%%

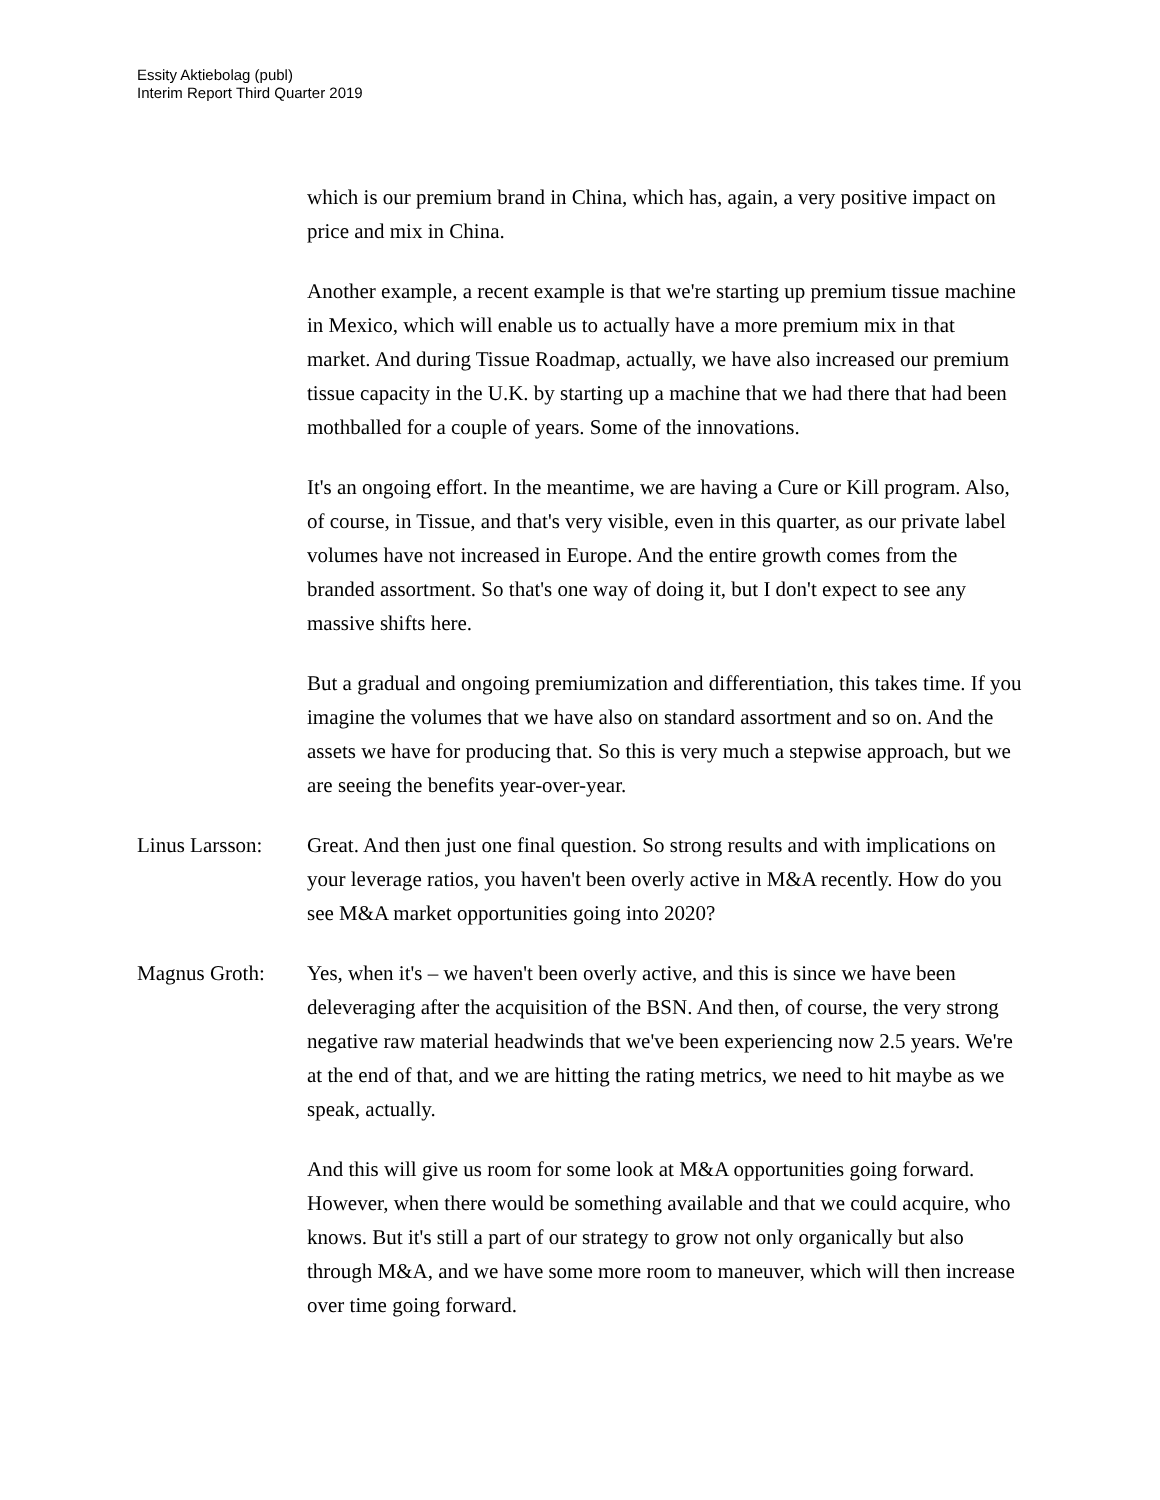Essity Aktiebolag (publ)
Interim Report Third Quarter 2019
which is our premium brand in China, which has, again, a very positive impact on price and mix in China.
Another example, a recent example is that we're starting up premium tissue machine in Mexico, which will enable us to actually have a more premium mix in that market. And during Tissue Roadmap, actually, we have also increased our premium tissue capacity in the U.K. by starting up a machine that we had there that had been mothballed for a couple of years. Some of the innovations.
It's an ongoing effort. In the meantime, we are having a Cure or Kill program. Also, of course, in Tissue, and that's very visible, even in this quarter, as our private label volumes have not increased in Europe. And the entire growth comes from the branded assortment. So that's one way of doing it, but I don't expect to see any massive shifts here.
But a gradual and ongoing premiumization and differentiation, this takes time. If you imagine the volumes that we have also on standard assortment and so on. And the assets we have for producing that. So this is very much a stepwise approach, but we are seeing the benefits year-over-year.
Linus Larsson:
Great. And then just one final question. So strong results and with implications on your leverage ratios, you haven't been overly active in M&A recently. How do you see M&A market opportunities going into 2020?
Magnus Groth: Yes, when it's – we haven't been overly active, and this is since we have been deleveraging after the acquisition of the BSN. And then, of course, the very strong negative raw material headwinds that we've been experiencing now 2.5 years. We're at the end of that, and we are hitting the rating metrics, we need to hit maybe as we speak, actually.
And this will give us room for some look at M&A opportunities going forward. However, when there would be something available and that we could acquire, who knows. But it's still a part of our strategy to grow not only organically but also through M&A, and we have some more room to maneuver, which will then increase over time going forward.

%%

→ ASSIGNMENT: Exactly as they stand, set down all of the entries above, minus every picture.

→ YOUR RESPONSE:
Essity Aktiebolag (publ)
Interim Report Third Quarter 2019
which is our premium brand in China, which has, again, a very positive impact on price and mix in China.
Another example, a recent example is that we're starting up premium tissue machine in Mexico, which will enable us to actually have a more premium mix in that market. And during Tissue Roadmap, actually, we have also increased our premium tissue capacity in the U.K. by starting up a machine that we had there that had been mothballed for a couple of years. Some of the innovations.
It's an ongoing effort. In the meantime, we are having a Cure or Kill program. Also, of course, in Tissue, and that's very visible, even in this quarter, as our private label volumes have not increased in Europe. And the entire growth comes from the branded assortment. So that's one way of doing it, but I don't expect to see any massive shifts here.
But a gradual and ongoing premiumization and differentiation, this takes time. If you imagine the volumes that we have also on standard assortment and so on. And the assets we have for producing that. So this is very much a stepwise approach, but we are seeing the benefits year-over-year.
Linus Larsson:
Great. And then just one final question. So strong results and with implications on your leverage ratios, you haven't been overly active in M&A recently. How do you see M&A market opportunities going into 2020?
Magnus Groth: Yes, when it's – we haven't been overly active, and this is since we have been deleveraging after the acquisition of the BSN. And then, of course, the very strong negative raw material headwinds that we've been experiencing now 2.5 years. We're at the end of that, and we are hitting the rating metrics, we need to hit maybe as we speak, actually.
And this will give us room for some look at M&A opportunities going forward. However, when there would be something available and that we could acquire, who knows. But it's still a part of our strategy to grow not only organically but also through M&A, and we have some more room to maneuver, which will then increase over time going forward.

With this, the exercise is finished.